About this exercise
Your task is to copy every line of the records below that contains "Page".

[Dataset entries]
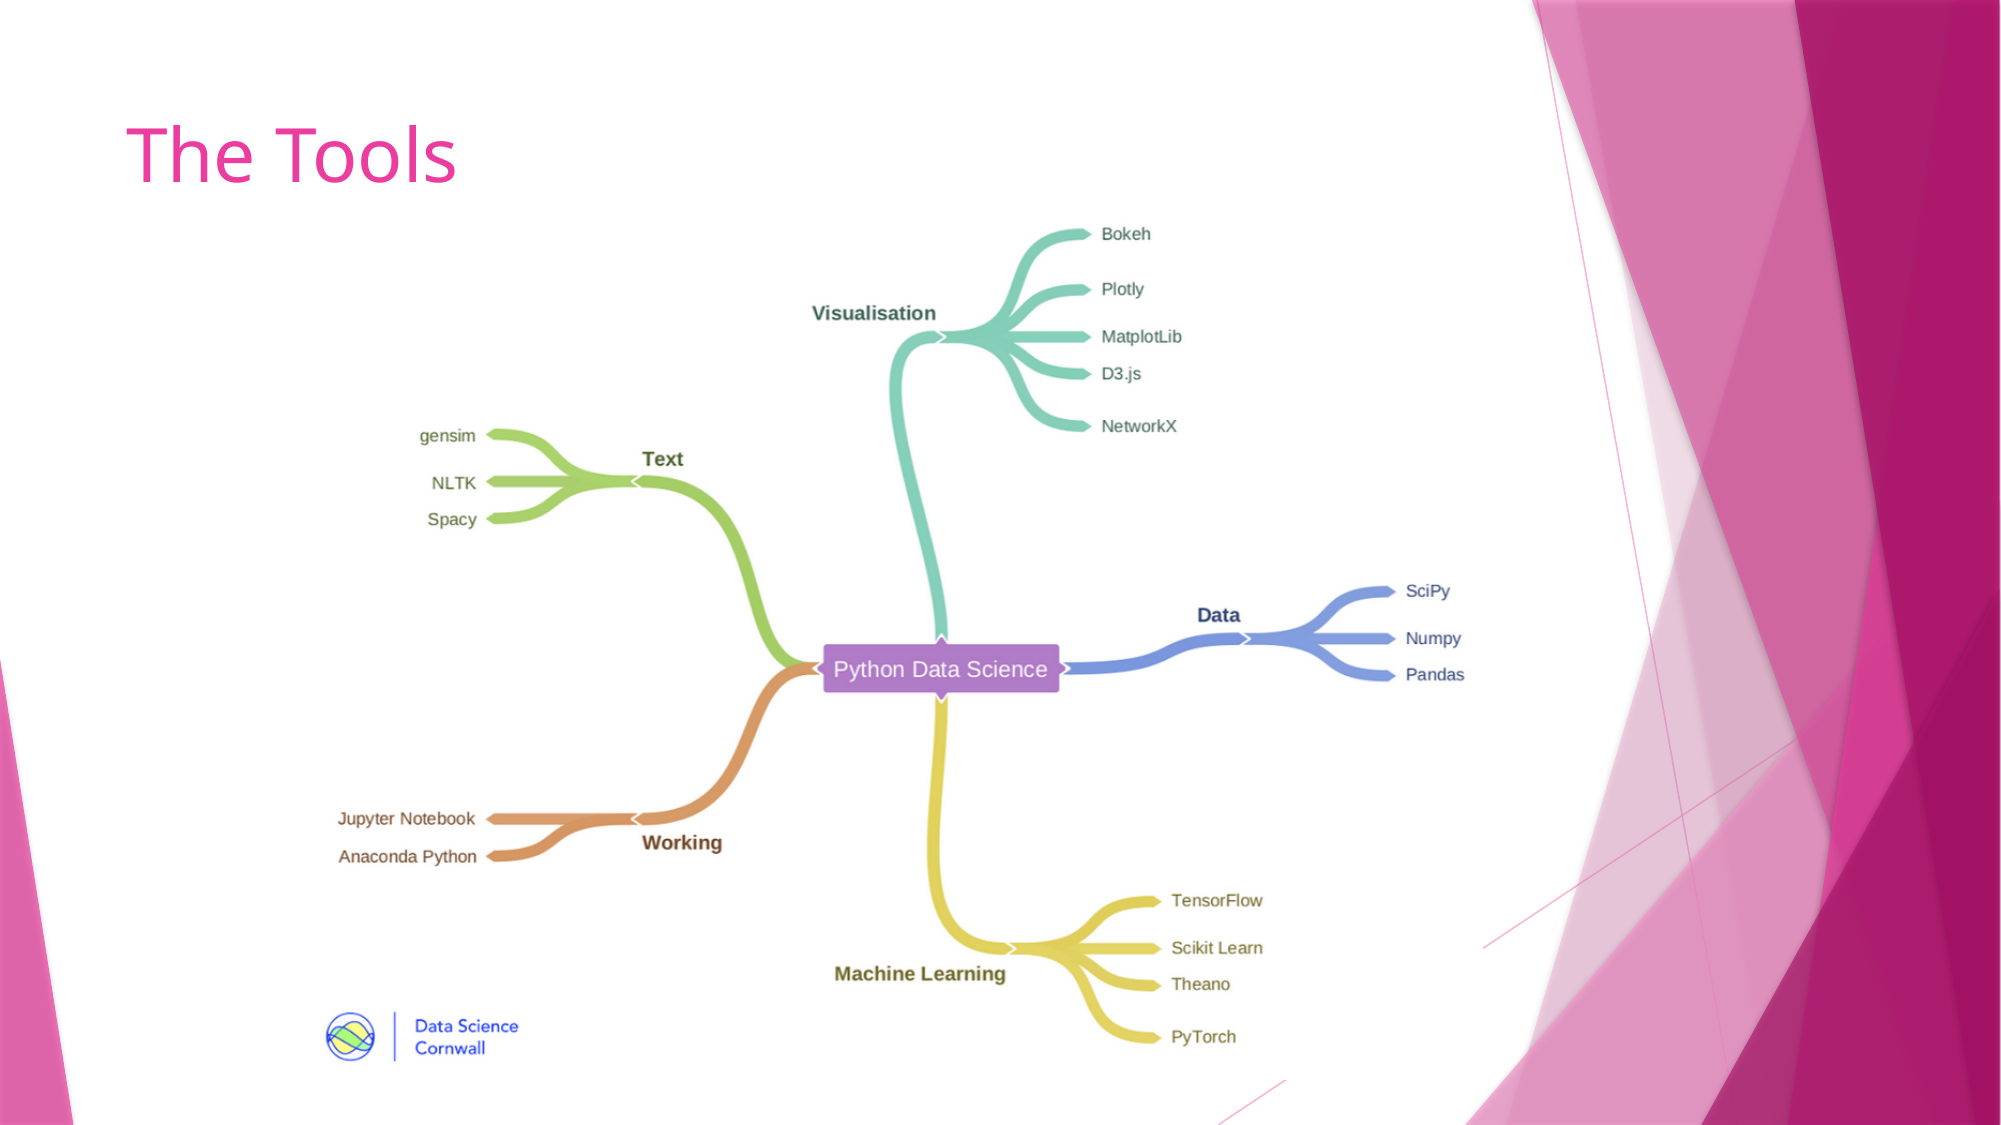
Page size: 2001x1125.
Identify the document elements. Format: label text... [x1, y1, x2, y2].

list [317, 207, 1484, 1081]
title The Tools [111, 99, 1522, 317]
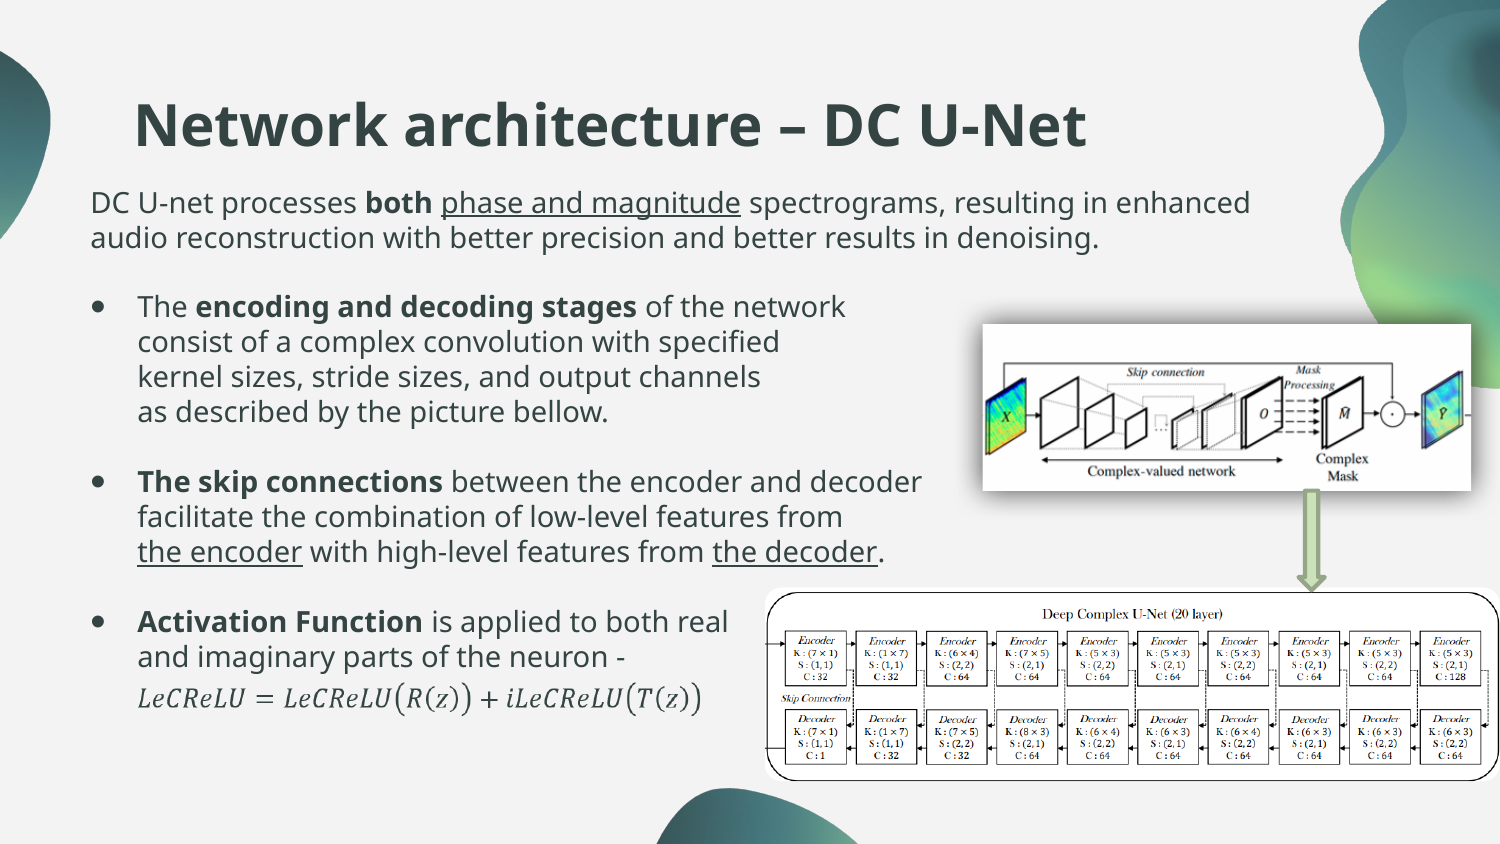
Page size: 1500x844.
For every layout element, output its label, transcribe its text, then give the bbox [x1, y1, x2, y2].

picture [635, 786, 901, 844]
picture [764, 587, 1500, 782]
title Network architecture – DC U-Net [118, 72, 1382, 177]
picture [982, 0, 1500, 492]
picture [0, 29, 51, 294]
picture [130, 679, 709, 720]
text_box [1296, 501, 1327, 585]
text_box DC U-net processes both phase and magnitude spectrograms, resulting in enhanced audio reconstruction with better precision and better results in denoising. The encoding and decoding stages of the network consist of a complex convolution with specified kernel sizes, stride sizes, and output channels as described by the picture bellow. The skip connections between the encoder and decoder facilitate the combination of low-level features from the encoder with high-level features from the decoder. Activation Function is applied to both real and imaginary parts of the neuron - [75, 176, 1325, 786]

Written reply
Page size: 2001x1125.
Page size: 1500x844.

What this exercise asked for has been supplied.